Just an aside, food has a lot to do with morale. I wonder if it isn’t counterproductive to feed prisoners a highly nutritious variant of spiders and gruel if as a result they grow increasingly malcontented with their living arrangements.
Maybe just feed 'em good, treat 'em good, and institute group punishment when one screws up bad enough, ala: “Ok, Bubba shit in the shower again soooo Vern, Lonzo, Marco and Ishmael will join him in the solitary pen while enjoying a diet of raw popcorn, salt, cactus, and water. The rest of the population may carry on being good citizens. Thank you for your support.”
I’m not in favour of being particularly “nice” to prisoners, but that is a bad argument.

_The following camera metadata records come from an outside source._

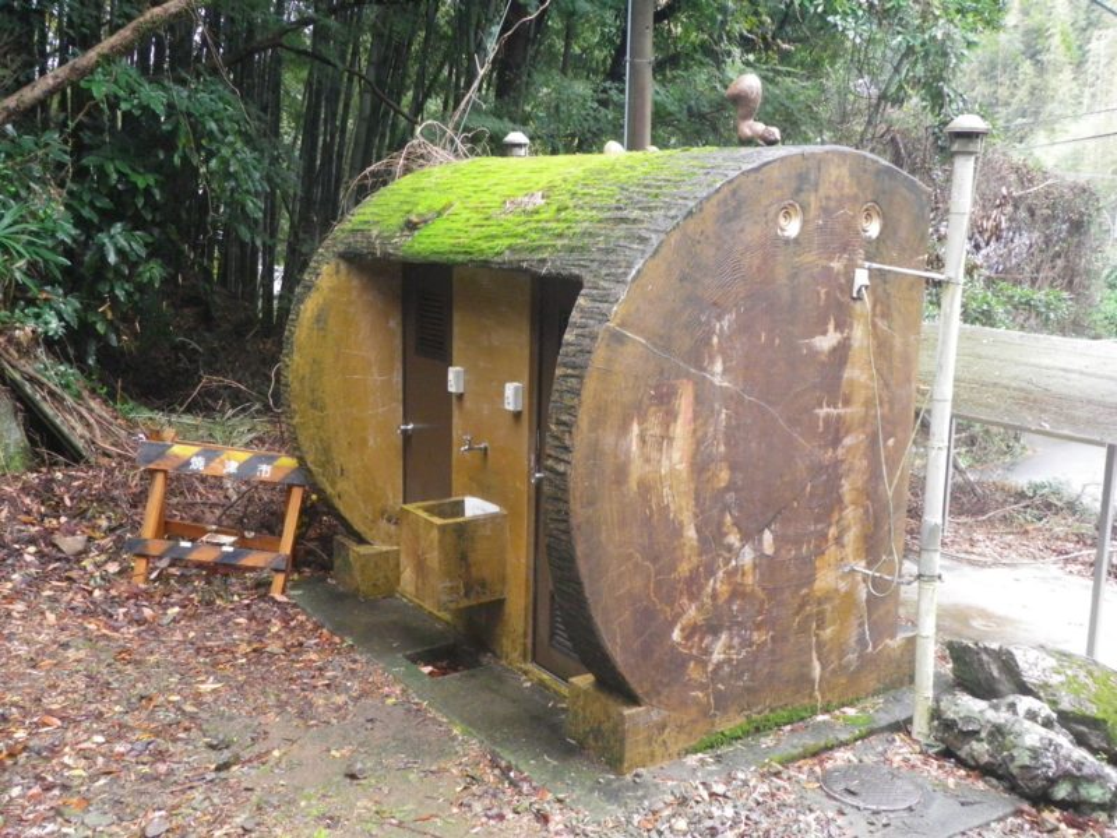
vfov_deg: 40.7
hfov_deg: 52.6
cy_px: 419
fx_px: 1129
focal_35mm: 35
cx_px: 558
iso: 320
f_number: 3.8
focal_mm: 6.2
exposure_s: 1/60
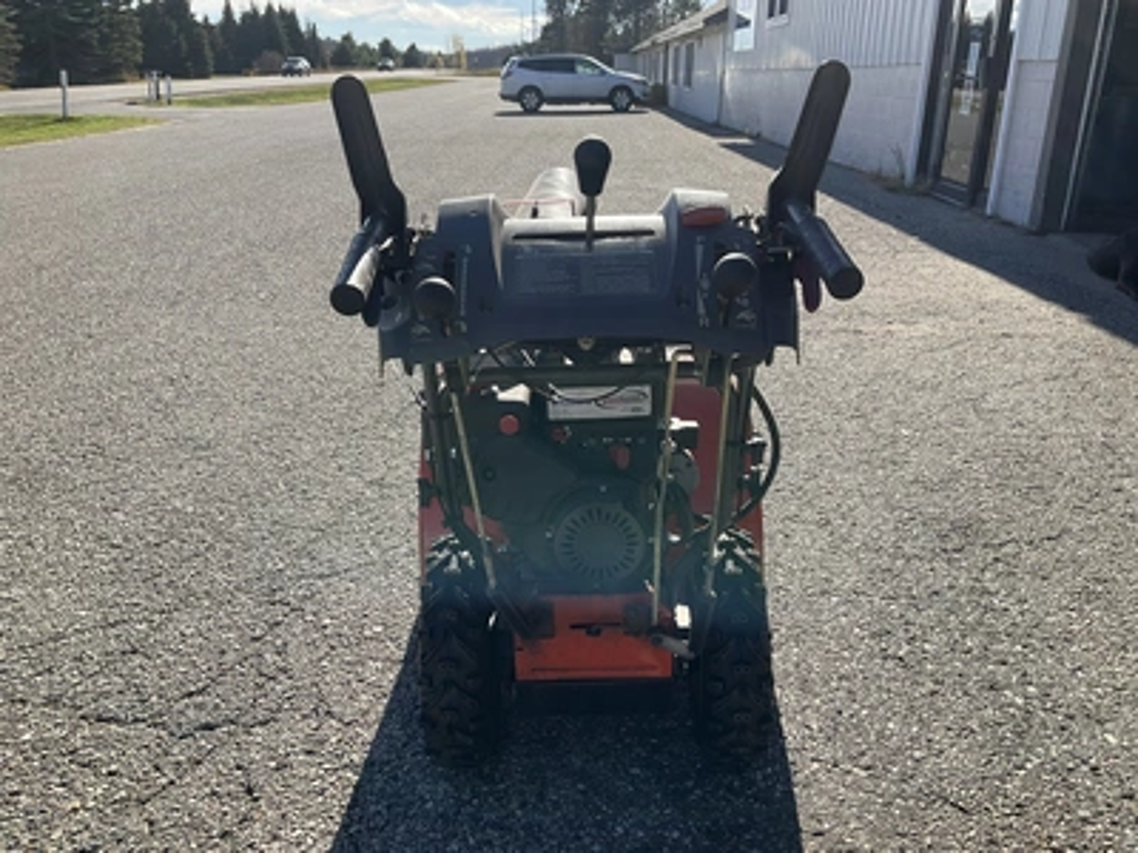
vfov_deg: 48.2
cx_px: 569
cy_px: 426
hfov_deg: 61.7
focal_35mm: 29
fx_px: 953
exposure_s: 1/1195
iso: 25
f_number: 1.8
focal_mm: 3
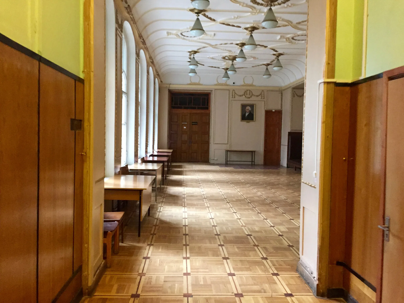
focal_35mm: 29
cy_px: 152
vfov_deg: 48.2
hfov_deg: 61.7
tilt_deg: +0.6
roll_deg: +0.7
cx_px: 202
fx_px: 338
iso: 250
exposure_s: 1/25
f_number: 2.2
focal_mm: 4.15
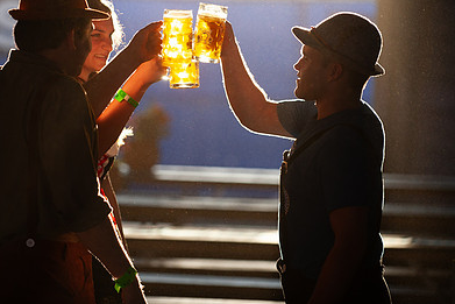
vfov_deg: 5.5
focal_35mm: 252
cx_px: 178
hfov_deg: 8.2
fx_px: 3186
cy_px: 84
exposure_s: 1/400
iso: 200
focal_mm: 170
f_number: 2.8
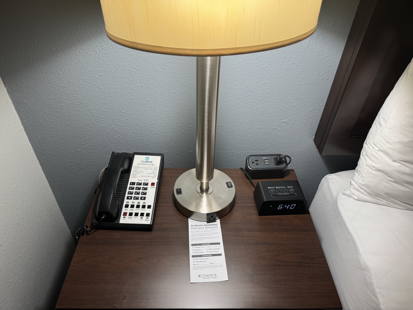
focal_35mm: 24
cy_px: 155
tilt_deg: -41.2
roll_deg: -1.7
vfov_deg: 56.8
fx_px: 286
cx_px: 206
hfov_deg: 71.6
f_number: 1.78
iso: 125
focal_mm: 6.76
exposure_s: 1/60
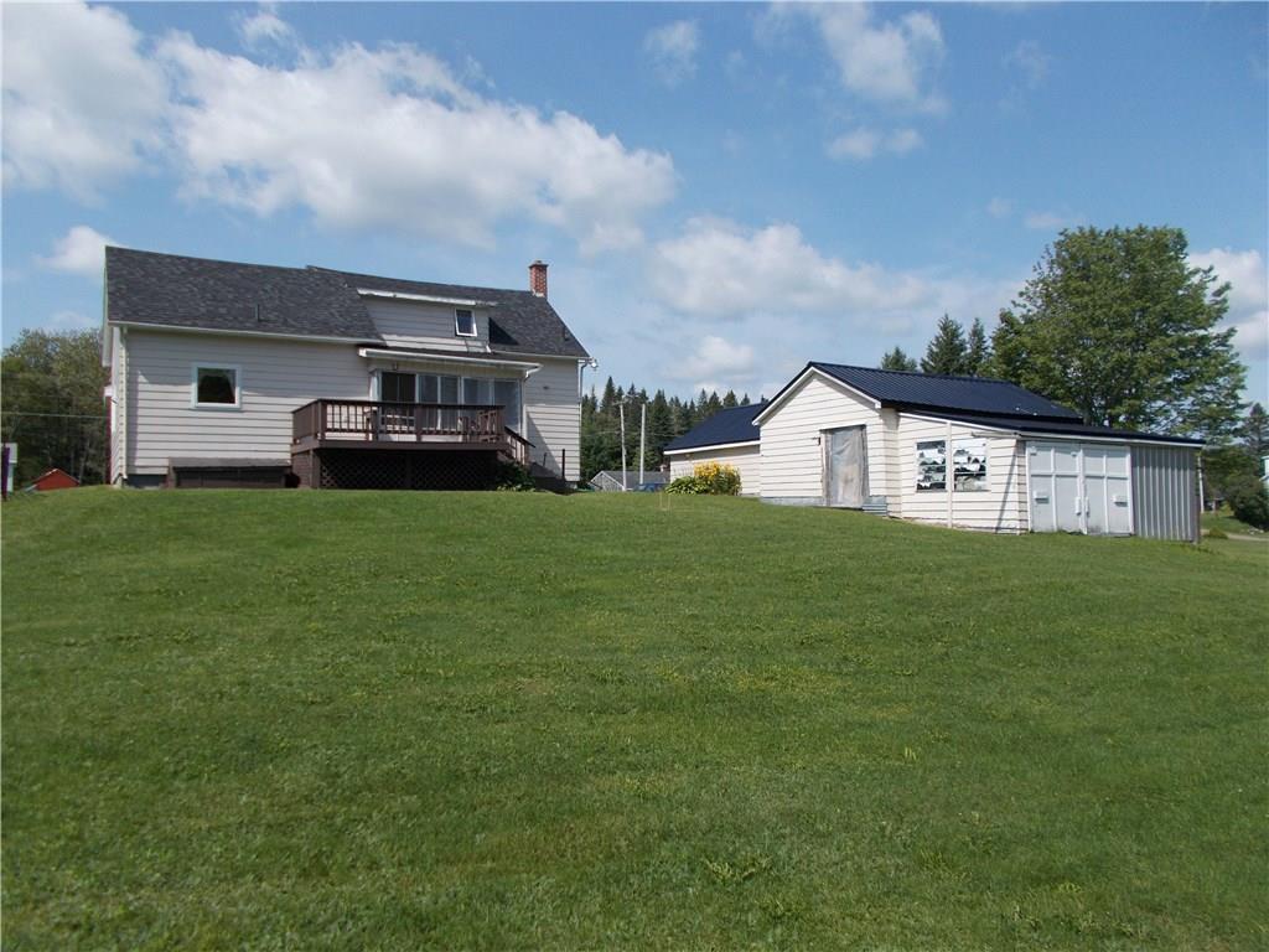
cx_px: 634
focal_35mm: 26
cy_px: 476
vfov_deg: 53.1
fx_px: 953
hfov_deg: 67.3
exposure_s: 1/200
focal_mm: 4.6
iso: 80
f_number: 8
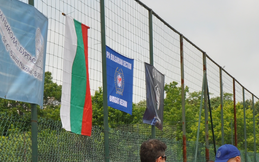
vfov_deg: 12.0
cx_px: 108
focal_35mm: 108
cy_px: 143
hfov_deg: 19.3
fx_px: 762
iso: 200
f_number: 10
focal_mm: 24
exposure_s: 1/200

Admittedly I am atheist, but I don’t recall any biblical prohibitions against marijuana or other illicit drugs taken in moderation (that qualification is to cover a vague recollection about the body being like a temple or something like that). So, you can’t reasonably deny violators a religiously relevant diet on that basis.
We call that “kosher for Passover.”
One thing prisons can do to keep a lid on “special diet” desires and proclaimed food allergies is rigid enforcement of them. If an inmate claims celiac, then they’ll never again get any cookies, cake, etc. Those claiming lactose intolerance won’t get ice cream or pudding, etc.